Dance students and faculty join forces for “The Current”
“Every year at this show, I fall in love with our department all over again,” says Mejia, an assistant professor in dance. “I’m in awe of the artists here, and I’m unbelievably honored to be part of this crew. The work of my colleagues brings me to tears.”
Mejia, a self-described transnational fusion artist, has choreographed two works on the program: a longing solo exploring the theme of human intimacy, which draws on moves from Northern Africa and hip hop communities, and an ensemble work called “The Amplified Field,” an uptempo, highly athletic exploration of what it’s like to negotiate overlapping identities in the digital age.
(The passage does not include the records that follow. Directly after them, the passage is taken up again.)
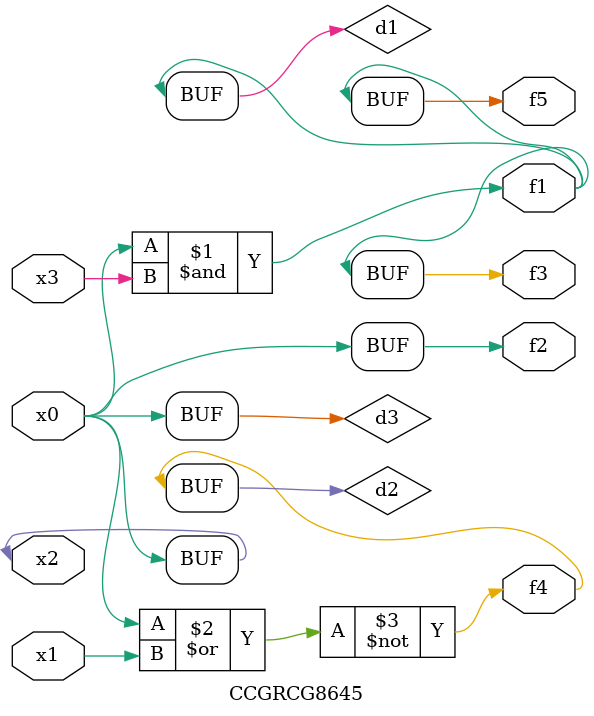
<source format=v>
module CCGRCG8645(
	input x0, x1, x2, x3,
	output f1, f2, f3, f4, f5
);

	wire d1, d2, d3;

	and (d1, x2, x3);
	nor (d2, x0, x1);
	buf (d3, x0, x2);
	assign f1 = d1;
	assign f2 = d3;
	assign f3 = d1;
	assign f4 = d2;
	assign f5 = d1;
endmodule

</source>
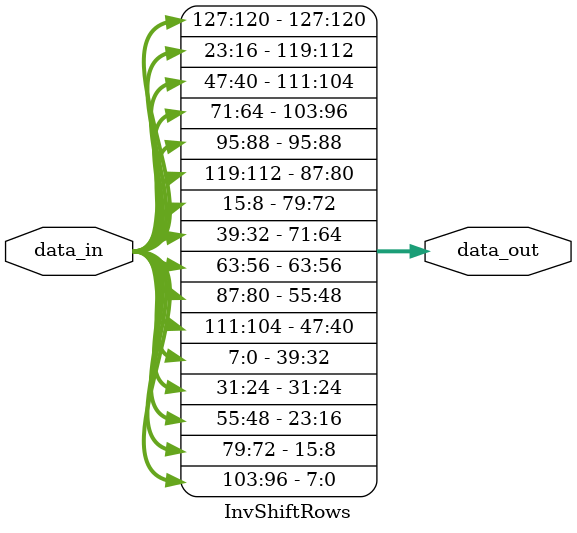
<source format=v>
module InvShiftRows(
    input [127:0] data_in,
    output [127:0] data_out
);
    genvar i;
    generate
        for( i = 31; i < 128 ; i = i + 32)begin
            assign data_out[i : i-7] = data_in[i : i-7];
        end
        for( i = 23; i < 119 ; i = i + 32)begin
            assign data_out[i : i-7] = data_in[i+32 : i+25];
        end
        assign data_out[119:112] = data_in[23:16];
        for( i = 111; i >= 79 ; i = i - 32)begin
            assign data_out[i : i-7] = data_in[i-64 : i-71];
        end
        assign data_out[47:40] = data_in[111:104];
        assign data_out[15:8] = data_in[79:72];
        for( i = 103; i >= 39 ; i = i - 32)begin
            assign data_out[i : i-7] = data_in[i-32 : i-39];
        end
        assign data_out[7:0] = data_in[103:96];
    endgenerate
endmodule

</source>
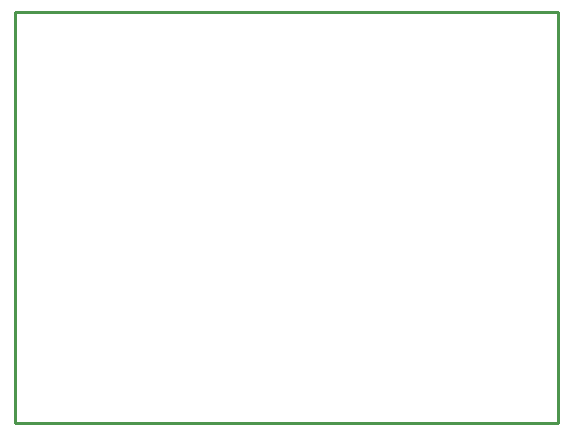
<source format=gko>
G04 Layer_Color=16711935*
%FSLAX25Y25*%
%MOIN*%
G70*
G01*
G75*
%ADD42C,0.01000*%
D42*
X473425Y127165D02*
Y264173D01*
X654528D01*
Y127165D02*
Y264173D01*
X473425Y127165D02*
X654528D01*
M02*

</source>
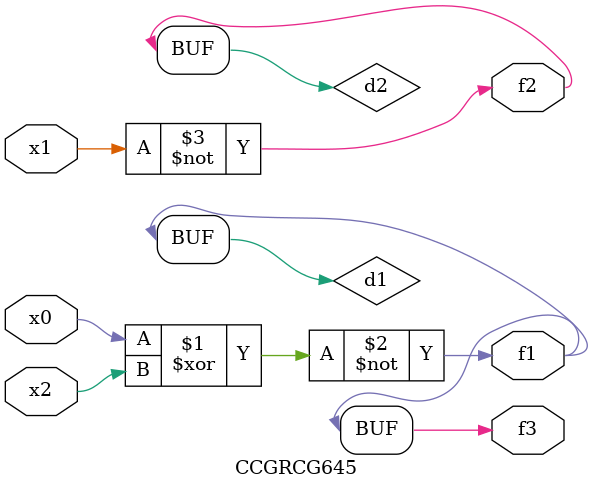
<source format=v>
module CCGRCG645(
	input x0, x1, x2,
	output f1, f2, f3
);

	wire d1, d2, d3;

	xnor (d1, x0, x2);
	nand (d2, x1);
	nor (d3, x1, x2);
	assign f1 = d1;
	assign f2 = d2;
	assign f3 = d1;
endmodule

</source>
“I’ve got blue eyes, African features and dreadlocks,” Mejia says. “My multi-ethnic physical appearance is definitely provoking and disruptive in social situations, and people frequently approach me asking ‘What are you?’ But in truth we all manage overlapping identities, to some extent. Maybe we’re mothers and also professionals. I happen to broadcast my overlapping identities in a very obvious way, but I observe everyone to be negotiating these cultural collisions within themselves.”
Randall, the dance division’s director, also choreographed two pieces in “The Current:” a driving, bombastic seven-person work inspired by composer David Lang’s piece “cheating, lying, stealing,” and an ensemble piece called “There I Still Hear,” created in memory of a close friend Randall lost recently.
“The whole piece is about what’s carried inside someone’s last breath,” Randall says. “It weaves together memory and nostalgia, and the dancers are meant to represent children who died from scarlet fever in the Victorian era.”
She’ll also perform a solo piece alumna Megan Odom was inspired to create after she’d read a draft of Randall’s novel, “The Secrets of the Dashboard Hula Dancer.” In the novel’s last chapter, a plastic hula dancer comes to life and finds out what happens when, instead of looking out the rear window, she turns around and glimpses the future.
This year’s Roser Guest Artist, Faye Driscoll, says she looks forward to visiting Boulder for the first time and collaborating with dance students on a whole new piece.
“It’s a fantastic opportunity for the students to use creative agency and work together to make something,” Driscoll says. “That’s what most of my pieces are about, too … the very fact that we’re interdependent and interconnected. Being able to connect with each other in person and in real time … that just doesn’t happen much these days.”
“The Current” showcases more than just physical talent. During the performance, audiences can feast their eyes on beautiful Victorian silhouettes created by CU-Boulder costume designer Markas Henry, music arranged by Daniel Beahm and light design by Jim Doyle, a CU-Boulder alumnus who lit up the Bellagio fountain in Las Vegas, the Lincoln Center fountain in New York and Michael Jackson’s “Thriller” music video.